Following cleavage by Dicer, the miRNA pathway is biochemically very similar to the RNA interference (RNAi) known as an RNA silencing pathway widespread from plants to animals. The actions of the miRNA guide strand are mediated by the catalytic component of the ribonucleoprotein (miRNP) RISC complex formed by a member of the Argonaute family (Ago) and a number of unknown accessory factors. RISC acts to downregulate the translation of target mRNA by mechanisms of
either mRNA cleavage or translational repression, depending on the perfect or incomplete complementary between the miRNA guide strand and its mRNA target. It is believed that most of the miRNAs typically mediate translational repression rather than mRNA cleavage. Among the Ago family proteins, only Ago2 is able to cleave the target by endonuclease activity [18]. All other Ago proteins mediate translational repression by imperfect complementary between the miRNA guide strand and the target mRNAs. In that case the expression of targeted genes is evidenced at the protein level without decreased mRNA levels. Alternatively, repressed mRNAs are relocated for storage into specific intracellular organelles called P-bodies, where miRNAs and associated proteins are co-localised [19].

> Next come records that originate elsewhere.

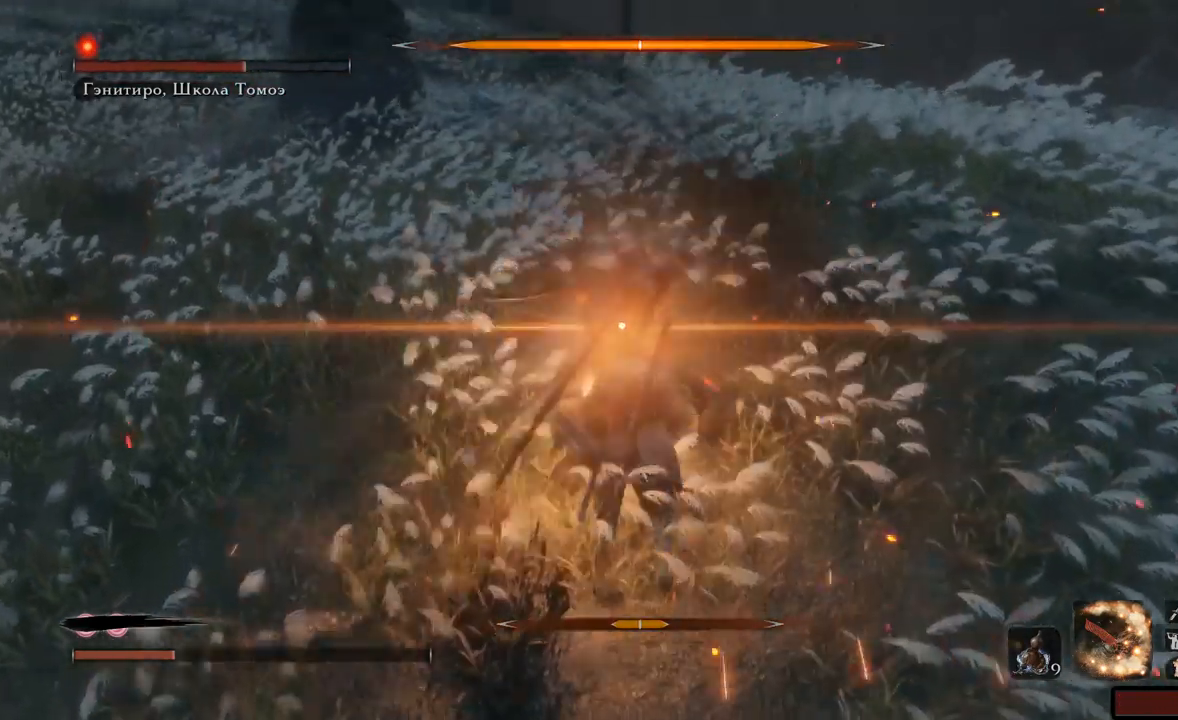
{"buttons": ["L1"], "left_stick": "up", "right_stick": "center", "events": [[16, "R1", "up"], [83, "R1", "down"], [150, "R1", "up"], [183, "R1", "down"], [283, "R1", "up"], [467, "L1", "down"]]}
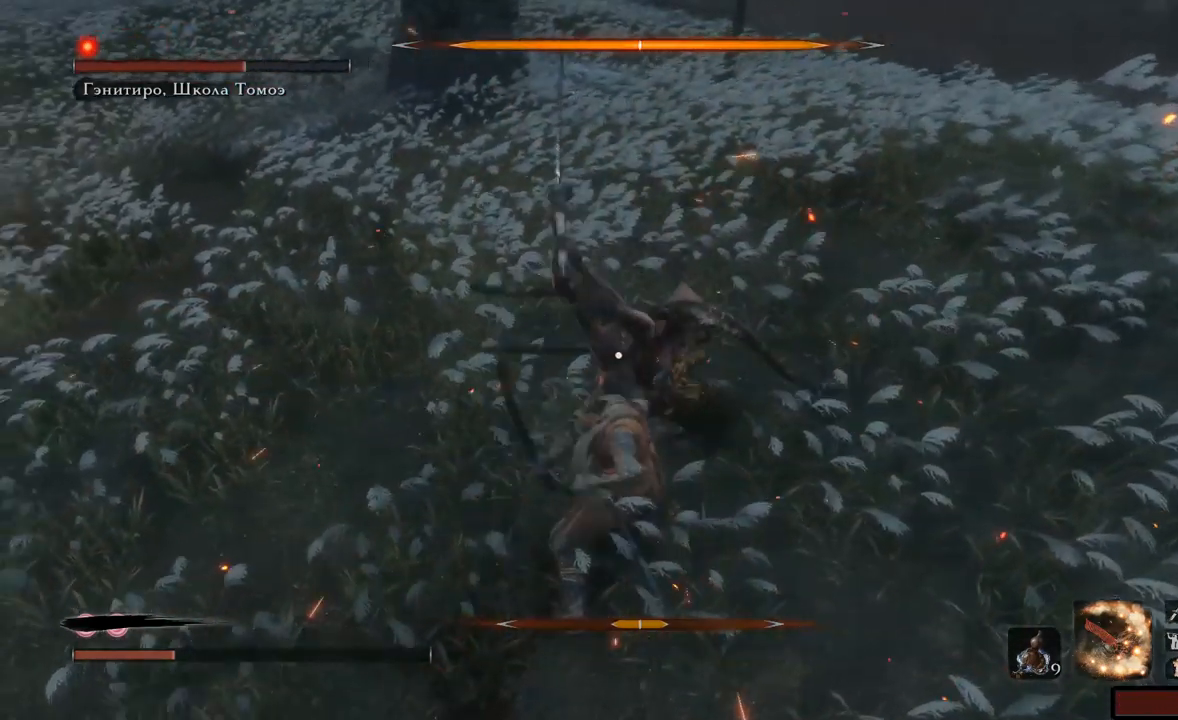
{"buttons": [], "left_stick": "up", "right_stick": "center", "events": [[67, "L1", "up"], [150, "L1", "down"], [234, "L2", "down"], [334, "L2", "up"], [434, "L1", "up"]]}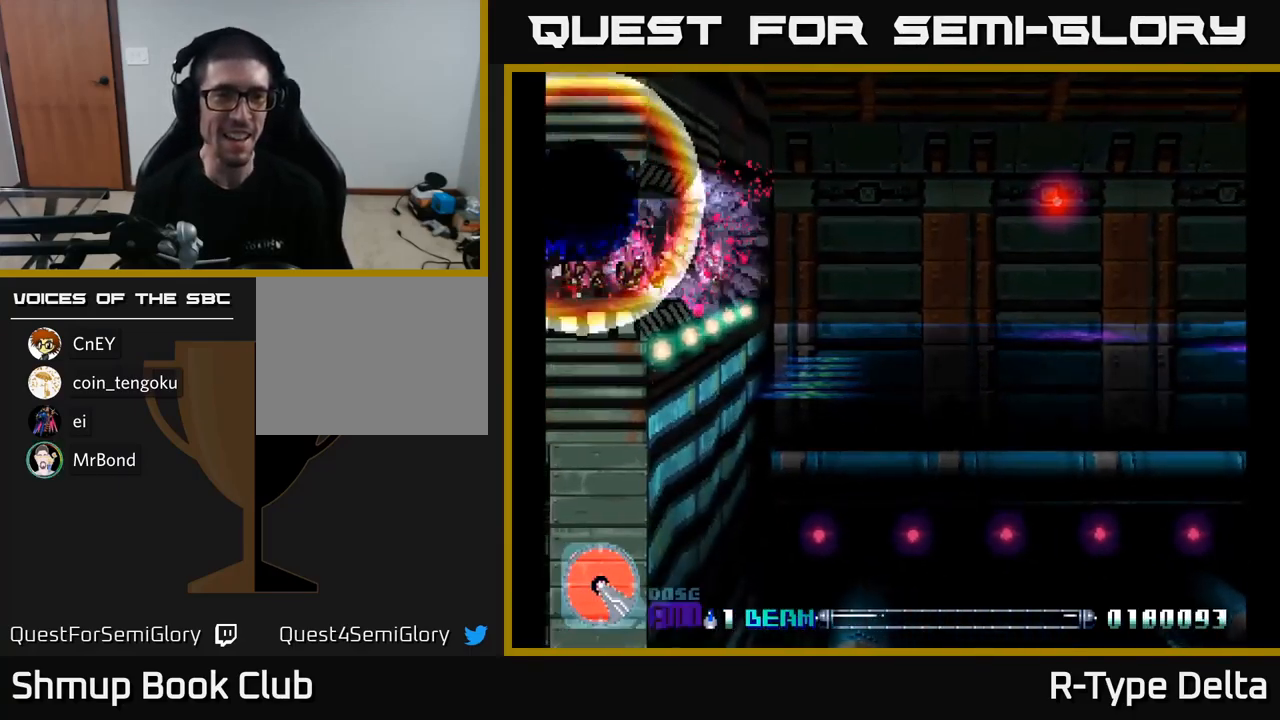
Gameplay with a controller (Xbox layout); each line is a JSON object with the inputs held at the frame after it. "events" lists button and stick changes between this image and that frame as [ms after this image, input, new state], when the widget could be followed in between. Not read: left_stick.
{"buttons": [], "right_stick": "center", "events": [[50, "X", "down"], [117, "X", "up"], [184, "X", "down"], [217, "right_stick", "down-left"], [284, "X", "up"], [367, "right_stick", "center"]]}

In general, the complementary miRNA binding sites are located in the 3’ untranslated regions (UTRs) of the target mRNAs. Recent publications, however, show and predict that miRNAs might also interact with complementary sequences residing in the 5’UTR or the promoter and even the CDS regions of target genes [20–22]. Based on computational predictions, different miRNAs are believed to regulate the same targets, either on different sites or competing for the same location, leading to the concept of co-action or competition. For a miRNA to exert down regulation of gene expression, the most stringent requirement is a contiguous and perfect base pairing of the miRNA nucleotides 2–8, representing the “seed” region which nucleates the interaction, with the target mRNA sequence. The “seed” rule and its conservation among species are among the criteria used by computational miRNA target-gene prediction methods freely available on the internet [23]. They present limitations, however, showing that our actual knowledge of the mode of action of miRNAs is still incomplete and that many exceptions to the rules might exist.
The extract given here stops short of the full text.